For New QI Circuits Labs Technical Director ‘The Best is Yet to Come’
San Diego, Calif., July 22, 2016 — When Vincent (Wingching) Leung was a Ph.D. student at the University of California, San Diego, the campus laboratory where he now serves as technical director was nothing but a wide swath of empty grass playing fields.
Now the Qualcomm Institute Circuits Labs, which are housed at UC San Diego’s Atkinson Hall, are home to a comprehensive suite of components and software for designing, assembling and testing new wireless devices for 4G/5G (fourth and fifth generation) communication systems -- including state-of-the-art equipment rarely found in a university environment.
After graduating from UC San Diego in 2004 with a doctorate in electrical and computer engineering, Leung worked everywhere from small design offices to headquarters of large research laboratories, but he managed to consistently keep one foot in academia – something he says “is always dear to my heart.” At Columbia University he taught a graduate level course in advanced analog integrated circuits (IC), and while working for eight years at Qualcomm in the cellular radio frequency integrated circuit group (where he had a lead position designing the transceivers found in most cell phones), Leung maintained a working relationship with the QI Circuits Labs as a collaborator with several UC San Diego professors, including Larry Larson and Peter Asbeck.

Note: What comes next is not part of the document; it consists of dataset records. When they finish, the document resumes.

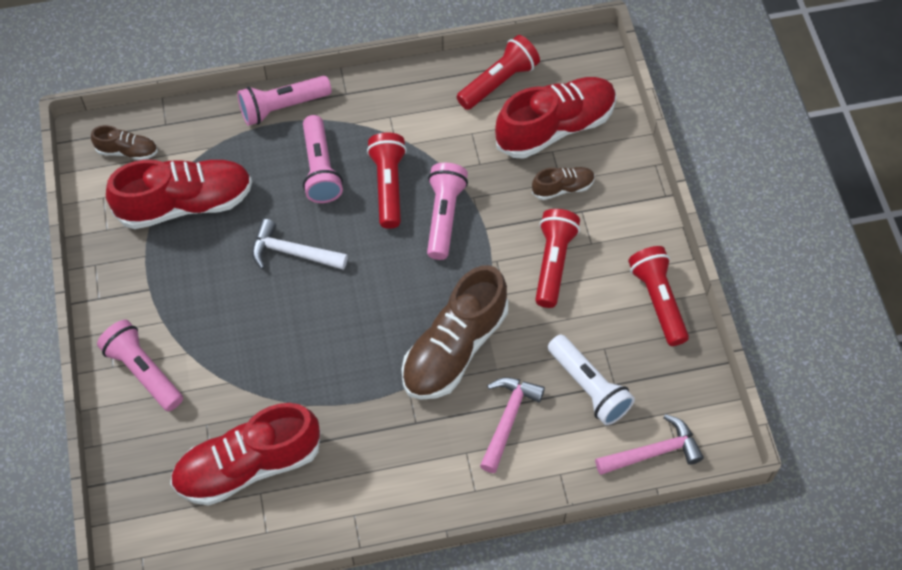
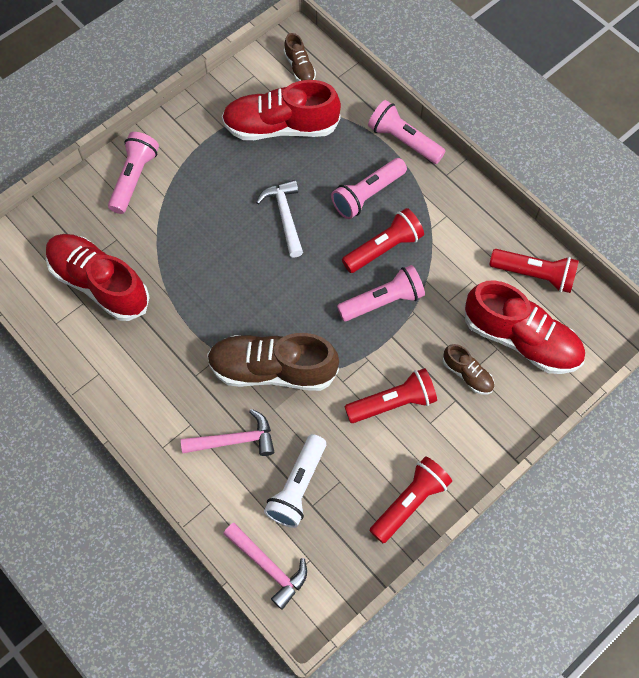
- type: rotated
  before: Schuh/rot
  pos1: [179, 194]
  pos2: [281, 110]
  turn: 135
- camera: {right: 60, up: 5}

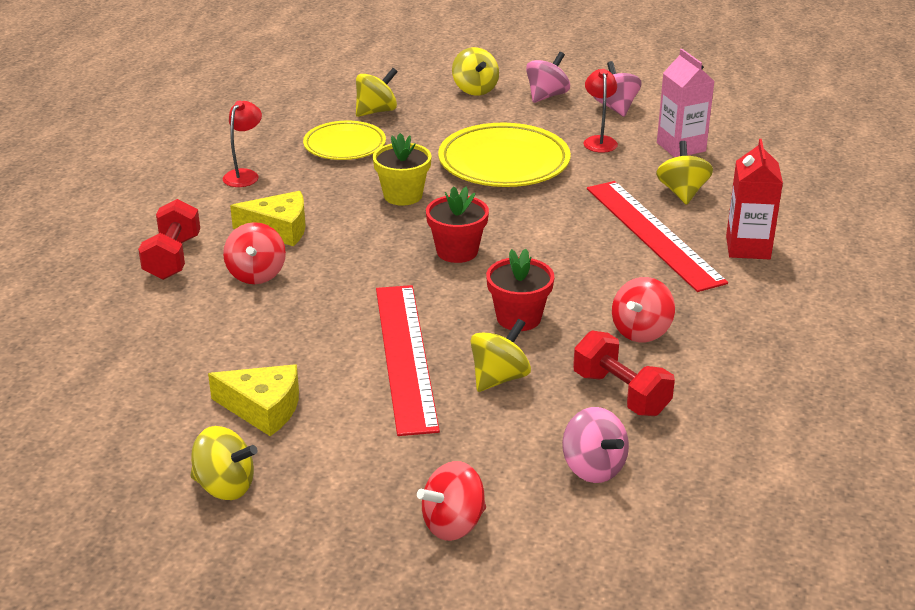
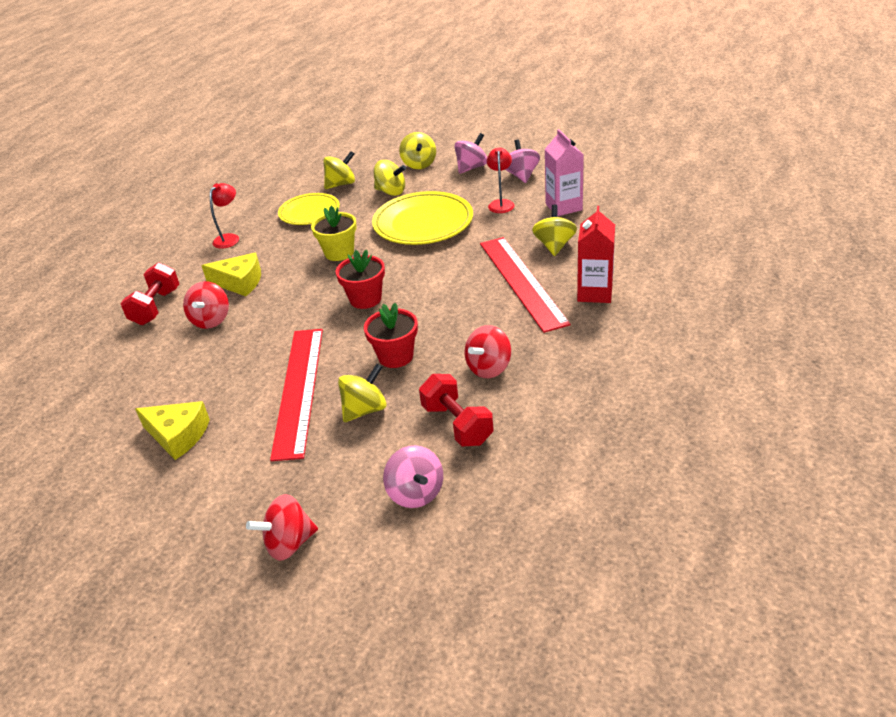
- type: shifted
  before: Kreisel/gelb
  pos1: [224, 463]
  pos2: [390, 178]
- camera: {right: 10, up: 5}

It’s this combination of industry and academic experience that positions Leung as an ideal candidate to take the helm at the Circuits Labs – although he acknowledges that this is “not a conventional career path.”
“It is not easy to leave a very rewarding job in a hugely successful company like Qualcomm, but I feel I must answer my inner call to work on ‘fun, futuristic’ circuit research and applications,” he says. “My previous jobs have molded me into the engineer/ researcher I am today. I am eager to apply my skills in QI’s unique multidisciplinary, entrepreneurial environment.”
The work being done in the Circuits Labs primarily focuses on addressing one of the biggest challenges for 5G wireless networks: supporting fast upload and download speeds on an increasingly crowded electromagnetic spectrum, and ultimately creating untapped territory for commercial applications, particularly on what’s known as mm-wave frequencies. To facilitate this work, the labs boast signal generation and spectrum/ network analysis capabilities up to the 100 GHz range. They house multiple probing stations for IC testing and a screen room for high sensitivity measurement.
Since their establishment, the Circuits Labs have always been at the forefront of RF/ millimeter-wave circuit research, and they are widely recognized as the world-leader in power amplifier design. Under the leadership of ECE faculty, researchers in the labs pioneered ground-breaking techniques in the field, such as envelope tracking, digital pre-distortion and all-digital switching-mode topologies.
“The Circuits Labs have a long and glorious history of research and development for enabling today’s cellular communications, particularly in the area of power amplifiers,” notes Leung. “The work conducted here continues to push the boundaries of amplifier efficiency, linearity and bandwidth. What I hope to bring to the lab are system-level transceivers design know-how. There are a lot of challenges in 5G communications, and I desire to make a difference.”
Leung says he is very passionate about teaching and providing researchers with relevant RFIC instruction as technical director of the labs.
“I look forward to giving a graduate class on RFIC in the near future,” adds Leung. “Having worked in the industry on real products, I developed a sense of how to present knowledge in a way that is relevant to working professionals while meeting rigorous academic standards.”
Leung cites, for example, "NF" and "IIP2/3," as common specifications of RF circuit performances. They describe how well a circuit can detect very tiny signals in a sea of very strong jammers (which prevent cellular phones from receiving signals from base stations).
“To untrained eyes,” he says, “these are just numbers on paper with rather simple mathematical equations. It may not be obvious why they matter so much. I would like to frame the discussion in real-world scenarios (like the cell phone in your hand), and demonstrate how tough the situation is. This will make the textbook fundamentals ‘come alive.’ I also like to walk the class through state-of-the-art commercial products and research publication. Hopefully, it helps to illustrate the creativity process: identifying the problem, and overcoming it in an cost-effective, intelligent manner.”
Leung notes that part of the vision for the labs “is to bring up the labs to serve the circuit research needs on campus, and even extend its reach to local startups and our industrial partners.
"Money can buy test equipment,” he adds, “but it is the combination of our researchers’ creativity and techniques, that make it so powerful. The best is yet to come.”